The long-running UK theatre company Cheek By Jowl has gained a reputation for updating classics of English literature, and the present production is no exception. John Ford’s 1633 tragedy ‘Tis Pity She’s A Whore has been infamous since its first staging. Depicting an incestuous relationship between siblings Giovanni and Annabella, as well as the violent consequences of their passion, it is easy to understand why – though the reason for the controversy is not so much the play’s content as it is Ford’s refusal to condemn his protagonists’ illicit love. Instead Ford depicts the hypocrisy of a society obsessed with honour and status, and of a church willing to forgive and forget sin in order to preserve the status quo.
Removing the play from its 17th century Italian setting, the set depicts an interior view of Annabella’s bedroom – a typical rebellious teenager’s lair with blood-red walls and posters depicting various TV shows and films, including one or two with conspicuous vampire themes. This setting is specific enough to give an insight into Annabella’s immaturity at the start of the play, but also general enough to accommodate the lurid fantasy sequences built into the action by director Declan Donnellan, and it quickly becomes clear that the play’s social criticism has been left aside in order to create something more darkly psychological. Scenes blur into each other seamlessly using some strikingly cinematic directorial techniques, and when the actors pass across the stage it is sometimes hard to gauge whether they are part of the action or merely projections of the of the characters’ fantasies and obsessions. This lurid psychological intensity mirrors that of the language used in the play, so that the frequent imagery centring on vice, lust and damnation acquires a particularly vivid force here.

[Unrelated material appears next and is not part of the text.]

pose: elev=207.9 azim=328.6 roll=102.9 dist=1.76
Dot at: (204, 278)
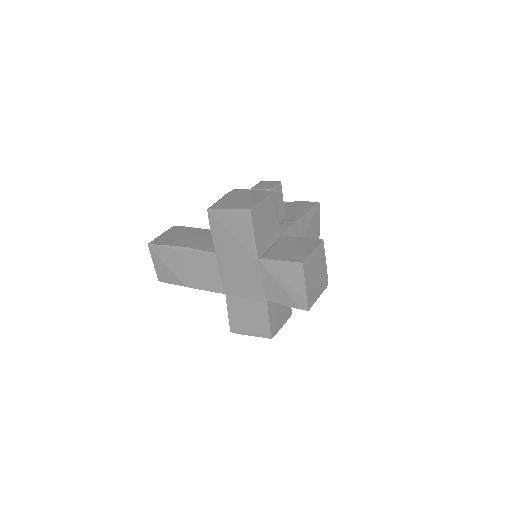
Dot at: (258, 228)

Despite the rapid pace of the production (in which an entire subplot and group of characters have been excised from the original), the director’s attention to detail is superb. With so many actors continually on-stage in many scenes it would be easy to dilute the overall effect but the stage is expertly managed throughout, as the tone veers from the broadly comic to the disturbing and violent with unsettling smoothness and without ever losing the audience’s attention. Overall, this is an excellent production that provides a startling new take on a classic play.